Über einen Zusammenhang von intestinaler Mikrobiota mit Darmkrebs und
Adenomen wird ebenfalls spekuliert. Hintergrund sind auch hier
Verschiebungen in der Mikrobiomzusammensetzung von Darmkrebspatienten.
Mechanistisch könnten die Bakterien direkt – über Entzündungsprozesse
und Beeinflussung der Zellproliferation oder indirekt – etwa über die
Metabolisierung von Chemopräventiva – die maligne Entartung
vorantreiben.

Falls eine Mikrobiom-Dysbalance tatsächlich ursächlich an den
genannten Erkrankungen beteiligt ist, müsste es umgekehrt möglich sein,
durch geeignete Manipulation der Darmmikrobiota den Verlauf der
Erkrankungen günstig zu beeinflussen.

Hier richten sich die Hoffnungen besonders auf Probiotika, also
lebende Mikroorganismen, die in Form von Milchprodukten,
Nahrungsergänzungsmitteln oder Medikamenten zugeführt werden können.
Derzeit ist die Datenlage für ihren Einsatz allerdings relativ mager.
Ein deutlicher Nutzen ist vor allem bei Pouchitis belegt, eine
Indikation besteht außerdem für E. coli Nissle zur Remissionserhaltung
bei Colitis ulcerosa und Mesalazin-Unverträglichkeit.

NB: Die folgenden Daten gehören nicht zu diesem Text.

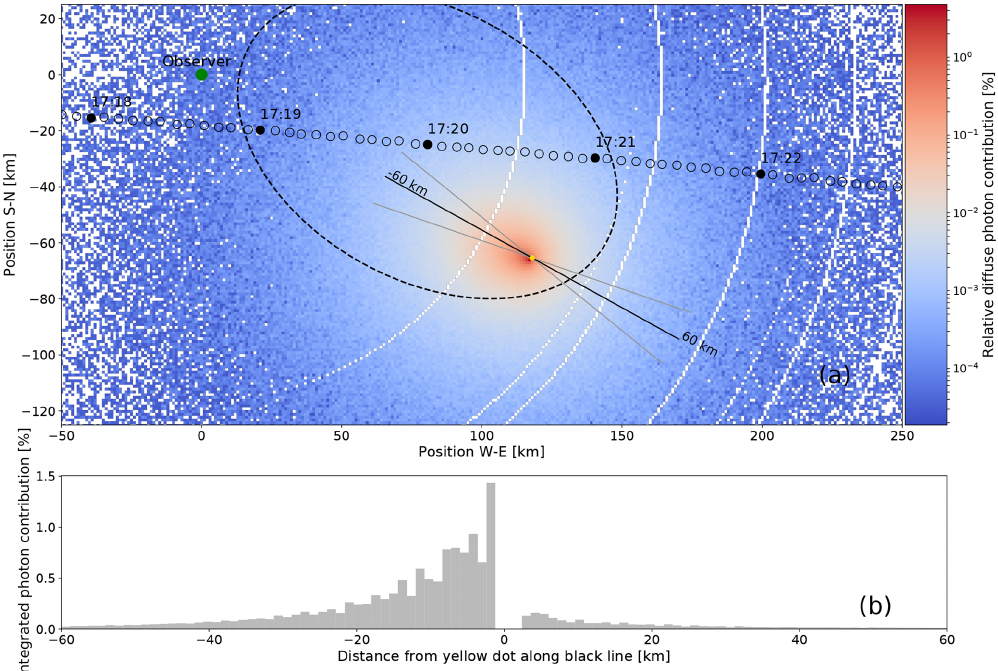
Figure 7. Panel (a) illustrates the relative contribution from each point in the sampling plane to diffuse irradiance. Shown is a 150 × 300km cutout of the contribution function at 17:20:00UTC and 490nm wavelength. The green dot is located directly above the observer, the yellow dot marks the origin of the direct solar radiation (compare to Fig. 1). Small black circles indicate the center of the lunar shadow on its way from west to east in 5s steps with times annotated every minute. The dashed ellipse represents the shape of the umbral shadow at 17:20:00UTC. Panel (b) shows the contribution function along the black line, integrated within the area bounded by the two gray lines as histogram. The white circles visible in panel (a) are an artifact from the projection of the spherical grid of the simulation to the flat sampling plane.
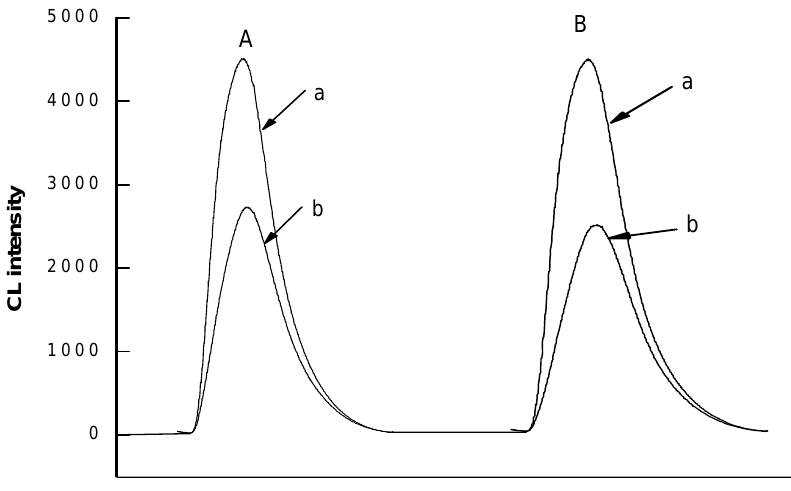
Figure 2. The CL characteristics of the reaction system. A. a, Blank: 1.0×10 -5 mol/L +1.0×10 -4 mol/L β -cyclodextrin+1.0×10 -4 mol/L luminol; b, a+ 10 ng/mL hydroquinone; B. a, KMnO 4 Blank: 1.0×10 -5 mol/L KMnO +1.0×10 -4 mol/L β -cyclodextrin+1.0×10 -4 mol/L luminol; b, a+ 10 4 ng/mL catechol.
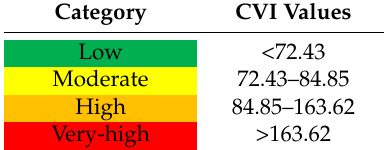
Table 2. Vulnerability categories.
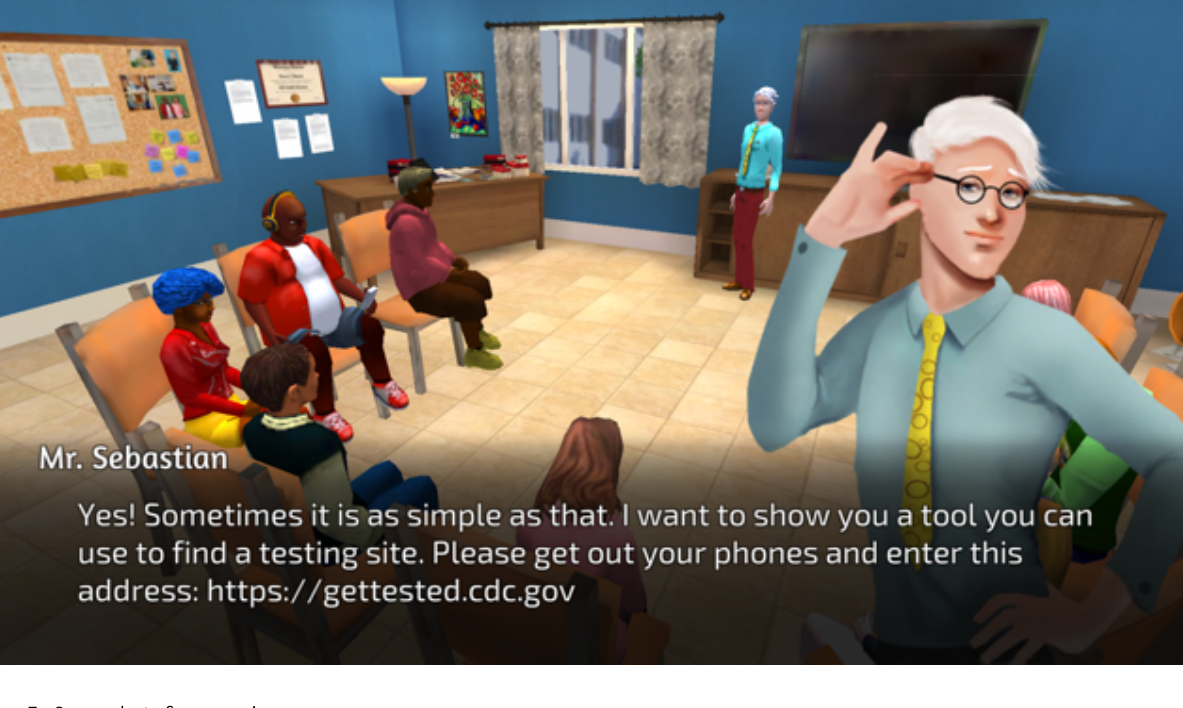
Figure 7. Screenshot of a pop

Die mikrobielle Vielfalt wiederherzustellen gelingt eher durch die
Übertragung von Spenderfäzes. Der Erfolg bei rezidivierenden
Clostridium-difficile-Infektionen ist beeindruckend. Mit der
Stuhltransplantation werden Heilungsraten von über 90 Prozent erzielt.
Derzeit wird die Mikrobiotatransplantation außerdem in mehreren Studien
bei CED untersucht.

Erste positive Fallberichte gibt es mit der Methode unter anderem
auch von Reizdarmpatienten sowie Patienten mit Multipler Sklerose und
neuropsychiatrischen Erkrankungen. Angesichts solcher
„Erfolgsmeldungen“, die auch in der Publikumspresse verbreitet werden,
warnen Experten jedoch vor unkritischer Euphorie.

„Der derzeitige Hype um das Mikrobiom gefährdet Patienten, die
schlecht informierte Entscheidungen treffen, und er gefährdet das
wissenschaftliche Projekt“, beklagt Professor William P. Hanage von der
Medical School of Public Health in Boston (Nature 2014; 512: 247-248). Was die Mikrobiom-Forschung jetzt brauche sei harte Arbeit – und „eine gesunde Portion Skepsis“.